それ以外の話はほとんどせず、終始受け身の姿勢で必要以上に相手に興味を持たない。
だから普段はドライとかクールな人だという印象を持たれることが多いけど、自分が付き合っていきたい人たちとそうでない人たちの区別は必要だ。
人の命、人生は有限で、お金、時間、気も有限だ。
だから僕は、僕が親しみを感じる人たちになるべくそれらを使いたい。
嫌悪感を持っている人にまでお金や時間や気を使うのは心底馬鹿らしい。
出会った相手に親近感を抱くか嫌悪感を抱くかは、サイコダイブした映像の内容によるけど、たとえその人の人間性に何か問題があっても、それが理不尽な不幸や悲劇に起因するものであれば、良い関係が築ける努力をする。
ただ恵まれた環境に生まれ育ったにも関わらず、本人の自己責任で人間性が腐ってしまっている人とは距離を置く。
そういう人は差別意識が強かったり、他者に対する偏見を持っていたり、自己批判をせずに、自分優先で他人に責任転嫁する。

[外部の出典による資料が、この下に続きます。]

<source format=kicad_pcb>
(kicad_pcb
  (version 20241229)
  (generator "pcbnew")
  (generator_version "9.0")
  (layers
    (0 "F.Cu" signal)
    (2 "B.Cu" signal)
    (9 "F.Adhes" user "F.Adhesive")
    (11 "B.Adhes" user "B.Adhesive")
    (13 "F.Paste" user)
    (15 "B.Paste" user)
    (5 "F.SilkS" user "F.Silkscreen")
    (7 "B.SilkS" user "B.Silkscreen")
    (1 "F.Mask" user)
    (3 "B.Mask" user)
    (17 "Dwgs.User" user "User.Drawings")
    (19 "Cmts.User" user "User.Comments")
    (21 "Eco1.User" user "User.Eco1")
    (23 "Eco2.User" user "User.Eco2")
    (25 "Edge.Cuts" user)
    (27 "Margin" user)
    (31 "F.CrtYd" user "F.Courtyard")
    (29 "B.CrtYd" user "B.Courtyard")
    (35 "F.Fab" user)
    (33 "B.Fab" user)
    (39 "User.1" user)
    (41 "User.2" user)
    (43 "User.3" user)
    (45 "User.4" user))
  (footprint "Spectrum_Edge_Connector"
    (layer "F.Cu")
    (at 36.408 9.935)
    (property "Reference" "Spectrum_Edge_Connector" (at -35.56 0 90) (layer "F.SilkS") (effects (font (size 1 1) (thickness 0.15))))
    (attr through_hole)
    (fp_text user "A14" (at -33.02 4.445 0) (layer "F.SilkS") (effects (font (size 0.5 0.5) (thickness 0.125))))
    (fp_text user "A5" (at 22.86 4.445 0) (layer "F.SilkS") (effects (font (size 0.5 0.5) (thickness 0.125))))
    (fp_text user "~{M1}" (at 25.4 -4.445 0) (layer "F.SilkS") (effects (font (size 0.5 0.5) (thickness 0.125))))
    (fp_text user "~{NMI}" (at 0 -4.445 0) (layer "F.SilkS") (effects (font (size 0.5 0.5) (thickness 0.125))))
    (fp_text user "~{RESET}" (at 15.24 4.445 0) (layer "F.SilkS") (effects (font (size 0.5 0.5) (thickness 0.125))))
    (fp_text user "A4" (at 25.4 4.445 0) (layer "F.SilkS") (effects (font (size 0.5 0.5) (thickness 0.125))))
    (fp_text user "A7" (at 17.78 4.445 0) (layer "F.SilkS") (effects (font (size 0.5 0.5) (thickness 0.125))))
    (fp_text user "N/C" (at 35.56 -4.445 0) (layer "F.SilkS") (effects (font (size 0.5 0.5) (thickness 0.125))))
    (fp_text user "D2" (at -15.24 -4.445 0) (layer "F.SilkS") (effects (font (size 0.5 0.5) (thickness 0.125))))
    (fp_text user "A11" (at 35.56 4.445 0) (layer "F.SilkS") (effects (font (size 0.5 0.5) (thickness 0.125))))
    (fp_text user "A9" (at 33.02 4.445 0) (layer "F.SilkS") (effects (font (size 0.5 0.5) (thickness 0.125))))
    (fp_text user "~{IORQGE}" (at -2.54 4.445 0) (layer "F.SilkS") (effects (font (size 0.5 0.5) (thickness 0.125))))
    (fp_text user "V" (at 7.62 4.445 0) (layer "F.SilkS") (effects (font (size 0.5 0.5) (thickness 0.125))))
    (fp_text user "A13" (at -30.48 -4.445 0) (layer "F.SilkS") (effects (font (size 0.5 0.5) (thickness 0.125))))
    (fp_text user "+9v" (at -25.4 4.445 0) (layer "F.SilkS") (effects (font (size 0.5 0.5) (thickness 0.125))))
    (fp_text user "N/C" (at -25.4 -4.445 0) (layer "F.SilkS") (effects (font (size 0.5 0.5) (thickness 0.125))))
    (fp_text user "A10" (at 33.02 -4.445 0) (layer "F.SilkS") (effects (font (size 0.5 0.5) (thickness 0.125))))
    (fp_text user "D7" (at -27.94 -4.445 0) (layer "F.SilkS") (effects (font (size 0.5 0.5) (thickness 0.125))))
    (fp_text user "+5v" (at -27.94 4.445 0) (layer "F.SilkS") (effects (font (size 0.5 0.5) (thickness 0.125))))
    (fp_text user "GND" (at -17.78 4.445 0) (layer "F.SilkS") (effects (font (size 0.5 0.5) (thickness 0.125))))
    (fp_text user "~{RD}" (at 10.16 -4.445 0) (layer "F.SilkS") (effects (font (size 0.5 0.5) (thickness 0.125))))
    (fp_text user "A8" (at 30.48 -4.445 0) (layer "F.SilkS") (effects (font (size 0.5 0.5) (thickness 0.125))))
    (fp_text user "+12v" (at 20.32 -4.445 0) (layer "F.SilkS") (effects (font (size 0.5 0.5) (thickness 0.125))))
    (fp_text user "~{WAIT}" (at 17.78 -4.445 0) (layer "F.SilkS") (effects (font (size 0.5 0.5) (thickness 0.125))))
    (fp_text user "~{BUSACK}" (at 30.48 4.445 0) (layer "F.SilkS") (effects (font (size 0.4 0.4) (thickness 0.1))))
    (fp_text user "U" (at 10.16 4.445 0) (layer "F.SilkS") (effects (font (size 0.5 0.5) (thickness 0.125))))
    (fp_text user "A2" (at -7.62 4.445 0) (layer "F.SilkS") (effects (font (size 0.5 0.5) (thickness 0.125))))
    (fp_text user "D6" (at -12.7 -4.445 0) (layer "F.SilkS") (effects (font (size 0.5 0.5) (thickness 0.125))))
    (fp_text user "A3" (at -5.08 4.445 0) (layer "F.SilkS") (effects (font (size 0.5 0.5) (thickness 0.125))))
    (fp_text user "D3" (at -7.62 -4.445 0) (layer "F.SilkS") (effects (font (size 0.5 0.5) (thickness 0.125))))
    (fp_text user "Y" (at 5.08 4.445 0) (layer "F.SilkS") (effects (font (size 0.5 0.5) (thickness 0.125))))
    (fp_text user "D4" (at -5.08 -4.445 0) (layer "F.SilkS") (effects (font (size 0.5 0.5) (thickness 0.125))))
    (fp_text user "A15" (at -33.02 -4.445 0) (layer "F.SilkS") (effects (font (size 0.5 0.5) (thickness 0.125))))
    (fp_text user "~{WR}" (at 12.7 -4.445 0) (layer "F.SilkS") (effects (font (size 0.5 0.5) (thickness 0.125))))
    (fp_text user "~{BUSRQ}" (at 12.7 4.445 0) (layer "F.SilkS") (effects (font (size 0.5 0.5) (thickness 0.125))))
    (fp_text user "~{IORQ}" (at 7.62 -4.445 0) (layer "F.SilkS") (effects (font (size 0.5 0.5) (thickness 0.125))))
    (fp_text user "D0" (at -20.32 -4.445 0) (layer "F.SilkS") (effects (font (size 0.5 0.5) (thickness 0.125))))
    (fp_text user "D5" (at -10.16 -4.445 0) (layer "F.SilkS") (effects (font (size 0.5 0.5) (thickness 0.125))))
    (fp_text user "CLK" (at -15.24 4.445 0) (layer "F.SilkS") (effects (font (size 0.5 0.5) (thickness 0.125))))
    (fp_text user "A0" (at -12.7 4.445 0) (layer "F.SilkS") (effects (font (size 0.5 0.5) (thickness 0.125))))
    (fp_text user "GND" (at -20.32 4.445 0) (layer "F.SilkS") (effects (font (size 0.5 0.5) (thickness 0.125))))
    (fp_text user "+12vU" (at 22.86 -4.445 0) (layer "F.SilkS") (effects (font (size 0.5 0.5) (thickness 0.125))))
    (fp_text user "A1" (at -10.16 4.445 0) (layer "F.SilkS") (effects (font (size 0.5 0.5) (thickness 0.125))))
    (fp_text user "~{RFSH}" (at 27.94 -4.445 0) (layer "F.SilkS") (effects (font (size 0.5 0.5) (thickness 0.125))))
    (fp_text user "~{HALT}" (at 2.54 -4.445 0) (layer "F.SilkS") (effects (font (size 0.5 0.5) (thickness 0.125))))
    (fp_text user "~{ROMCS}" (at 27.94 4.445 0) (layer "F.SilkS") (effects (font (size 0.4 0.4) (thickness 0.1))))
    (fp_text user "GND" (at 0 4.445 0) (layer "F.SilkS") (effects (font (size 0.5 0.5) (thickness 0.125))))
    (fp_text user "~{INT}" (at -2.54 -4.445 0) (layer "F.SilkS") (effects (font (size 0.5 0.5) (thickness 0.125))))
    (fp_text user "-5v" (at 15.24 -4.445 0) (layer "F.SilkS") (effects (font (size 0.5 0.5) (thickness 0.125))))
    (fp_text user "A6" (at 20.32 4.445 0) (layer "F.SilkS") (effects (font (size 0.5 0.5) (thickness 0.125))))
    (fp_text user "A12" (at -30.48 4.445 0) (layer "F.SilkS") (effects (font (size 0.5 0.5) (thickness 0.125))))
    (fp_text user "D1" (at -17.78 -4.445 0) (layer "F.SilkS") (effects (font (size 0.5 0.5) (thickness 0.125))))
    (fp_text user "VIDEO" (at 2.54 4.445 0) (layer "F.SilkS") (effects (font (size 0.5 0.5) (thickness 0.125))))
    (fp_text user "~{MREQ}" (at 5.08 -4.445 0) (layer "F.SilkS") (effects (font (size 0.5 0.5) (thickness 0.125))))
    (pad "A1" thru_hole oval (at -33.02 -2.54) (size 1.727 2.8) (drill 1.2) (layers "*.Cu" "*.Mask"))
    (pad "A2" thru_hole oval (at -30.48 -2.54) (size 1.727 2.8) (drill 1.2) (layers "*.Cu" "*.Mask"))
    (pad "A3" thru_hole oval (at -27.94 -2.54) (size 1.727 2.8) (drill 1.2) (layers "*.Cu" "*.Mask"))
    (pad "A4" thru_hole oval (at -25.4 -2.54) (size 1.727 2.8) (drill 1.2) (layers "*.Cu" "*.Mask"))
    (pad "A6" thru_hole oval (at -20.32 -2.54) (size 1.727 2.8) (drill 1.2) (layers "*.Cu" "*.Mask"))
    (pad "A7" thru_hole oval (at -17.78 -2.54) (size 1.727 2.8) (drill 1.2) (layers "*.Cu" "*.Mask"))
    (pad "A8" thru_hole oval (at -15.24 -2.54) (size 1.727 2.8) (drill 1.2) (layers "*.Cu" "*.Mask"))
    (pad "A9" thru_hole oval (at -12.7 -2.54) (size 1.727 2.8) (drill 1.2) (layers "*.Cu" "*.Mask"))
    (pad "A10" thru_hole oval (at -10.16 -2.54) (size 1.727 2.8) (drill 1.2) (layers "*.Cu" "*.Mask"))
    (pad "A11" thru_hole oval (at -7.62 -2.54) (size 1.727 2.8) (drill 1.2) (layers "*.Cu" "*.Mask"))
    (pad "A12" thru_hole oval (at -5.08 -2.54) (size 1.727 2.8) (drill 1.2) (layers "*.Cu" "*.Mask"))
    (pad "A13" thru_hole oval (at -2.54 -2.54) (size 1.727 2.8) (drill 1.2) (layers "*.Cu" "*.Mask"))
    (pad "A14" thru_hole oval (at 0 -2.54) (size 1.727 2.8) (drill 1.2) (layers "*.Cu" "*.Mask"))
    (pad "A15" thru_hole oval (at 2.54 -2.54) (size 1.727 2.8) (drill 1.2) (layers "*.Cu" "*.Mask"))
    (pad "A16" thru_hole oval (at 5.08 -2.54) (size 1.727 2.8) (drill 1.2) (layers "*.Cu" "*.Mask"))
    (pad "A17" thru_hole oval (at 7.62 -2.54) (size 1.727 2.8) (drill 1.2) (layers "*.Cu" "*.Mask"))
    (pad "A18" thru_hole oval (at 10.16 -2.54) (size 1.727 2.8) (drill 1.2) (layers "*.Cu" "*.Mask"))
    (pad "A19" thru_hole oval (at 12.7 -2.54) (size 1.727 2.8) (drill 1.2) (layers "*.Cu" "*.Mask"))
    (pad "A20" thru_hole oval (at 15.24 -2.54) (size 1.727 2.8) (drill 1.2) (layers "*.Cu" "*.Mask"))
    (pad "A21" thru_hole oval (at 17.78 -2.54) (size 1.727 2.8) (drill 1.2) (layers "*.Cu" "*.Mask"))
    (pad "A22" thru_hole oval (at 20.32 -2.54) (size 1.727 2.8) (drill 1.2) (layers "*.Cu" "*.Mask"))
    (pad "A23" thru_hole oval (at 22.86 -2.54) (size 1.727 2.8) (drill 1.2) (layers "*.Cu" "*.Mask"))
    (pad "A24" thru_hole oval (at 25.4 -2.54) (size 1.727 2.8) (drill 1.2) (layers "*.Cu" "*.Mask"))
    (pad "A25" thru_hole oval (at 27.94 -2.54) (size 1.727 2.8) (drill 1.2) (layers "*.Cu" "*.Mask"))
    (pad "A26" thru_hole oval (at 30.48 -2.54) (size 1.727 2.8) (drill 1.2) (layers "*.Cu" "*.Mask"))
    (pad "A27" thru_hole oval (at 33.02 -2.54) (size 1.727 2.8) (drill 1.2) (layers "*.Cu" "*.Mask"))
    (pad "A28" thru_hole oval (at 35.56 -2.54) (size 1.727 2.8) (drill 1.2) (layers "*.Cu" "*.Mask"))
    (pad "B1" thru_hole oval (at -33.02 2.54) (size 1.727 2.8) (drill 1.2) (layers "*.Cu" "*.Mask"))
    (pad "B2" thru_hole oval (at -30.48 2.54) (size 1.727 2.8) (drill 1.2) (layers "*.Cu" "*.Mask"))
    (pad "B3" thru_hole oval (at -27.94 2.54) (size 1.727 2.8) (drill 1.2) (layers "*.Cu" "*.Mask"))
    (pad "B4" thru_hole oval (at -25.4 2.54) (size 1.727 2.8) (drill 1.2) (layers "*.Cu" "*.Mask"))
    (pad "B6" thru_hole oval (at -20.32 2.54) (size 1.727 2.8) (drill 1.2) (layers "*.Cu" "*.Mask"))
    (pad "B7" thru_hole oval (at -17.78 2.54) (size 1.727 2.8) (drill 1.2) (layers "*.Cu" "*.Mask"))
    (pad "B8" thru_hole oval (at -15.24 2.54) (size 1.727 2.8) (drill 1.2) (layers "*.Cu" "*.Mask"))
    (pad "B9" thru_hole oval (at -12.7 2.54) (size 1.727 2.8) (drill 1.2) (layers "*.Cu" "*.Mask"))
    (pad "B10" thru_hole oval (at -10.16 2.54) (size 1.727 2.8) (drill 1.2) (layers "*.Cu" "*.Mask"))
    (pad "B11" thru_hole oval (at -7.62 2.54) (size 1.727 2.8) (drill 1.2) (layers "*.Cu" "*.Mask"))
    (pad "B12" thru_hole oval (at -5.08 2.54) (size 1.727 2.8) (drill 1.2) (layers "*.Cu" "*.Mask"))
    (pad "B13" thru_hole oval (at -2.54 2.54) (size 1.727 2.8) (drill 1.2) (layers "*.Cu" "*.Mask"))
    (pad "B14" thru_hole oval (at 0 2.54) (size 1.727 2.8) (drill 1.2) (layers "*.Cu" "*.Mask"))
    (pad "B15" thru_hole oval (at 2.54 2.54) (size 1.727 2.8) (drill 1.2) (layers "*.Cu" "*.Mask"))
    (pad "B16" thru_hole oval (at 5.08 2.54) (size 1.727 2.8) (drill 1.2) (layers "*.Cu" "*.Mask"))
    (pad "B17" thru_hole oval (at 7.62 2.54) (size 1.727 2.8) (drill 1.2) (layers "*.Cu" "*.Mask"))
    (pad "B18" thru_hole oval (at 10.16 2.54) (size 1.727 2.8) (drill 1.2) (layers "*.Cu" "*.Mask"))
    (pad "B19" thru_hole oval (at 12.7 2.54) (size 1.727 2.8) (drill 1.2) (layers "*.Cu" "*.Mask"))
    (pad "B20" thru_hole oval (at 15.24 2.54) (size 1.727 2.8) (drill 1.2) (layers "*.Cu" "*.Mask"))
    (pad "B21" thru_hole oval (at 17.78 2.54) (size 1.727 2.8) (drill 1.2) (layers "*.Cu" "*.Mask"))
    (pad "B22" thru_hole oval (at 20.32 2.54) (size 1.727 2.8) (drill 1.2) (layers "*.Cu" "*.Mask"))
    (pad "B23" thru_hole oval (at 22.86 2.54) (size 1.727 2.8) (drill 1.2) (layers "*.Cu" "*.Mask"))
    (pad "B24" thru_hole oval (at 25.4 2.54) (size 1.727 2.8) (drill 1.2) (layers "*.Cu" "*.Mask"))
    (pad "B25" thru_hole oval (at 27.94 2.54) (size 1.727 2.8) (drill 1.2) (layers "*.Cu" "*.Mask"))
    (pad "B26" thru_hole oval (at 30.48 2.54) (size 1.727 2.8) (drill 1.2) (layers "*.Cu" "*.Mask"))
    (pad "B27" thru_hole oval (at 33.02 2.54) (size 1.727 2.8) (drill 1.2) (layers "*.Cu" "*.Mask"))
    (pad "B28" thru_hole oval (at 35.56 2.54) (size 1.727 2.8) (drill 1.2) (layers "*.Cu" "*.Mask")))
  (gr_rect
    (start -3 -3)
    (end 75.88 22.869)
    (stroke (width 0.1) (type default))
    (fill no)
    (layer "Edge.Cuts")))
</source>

無理に関係性を築いても僕にとってプラスになる事はほとんどない。
HSPやエンパスは気を付けないと、他人にエネルギーを奪われてすぐに疲れてしまう。
日本人に多い気質みたいだけど、同じ民族同士であれば、僕のように精度の高い共感能力みたいなもので通じ合うところがあるんだと思う。
文化の違う他の国の人たちにも、このサイコダイブ能力が使えるように、今後も解像度を上げて、どの国の人たちにも使えるようにしたい。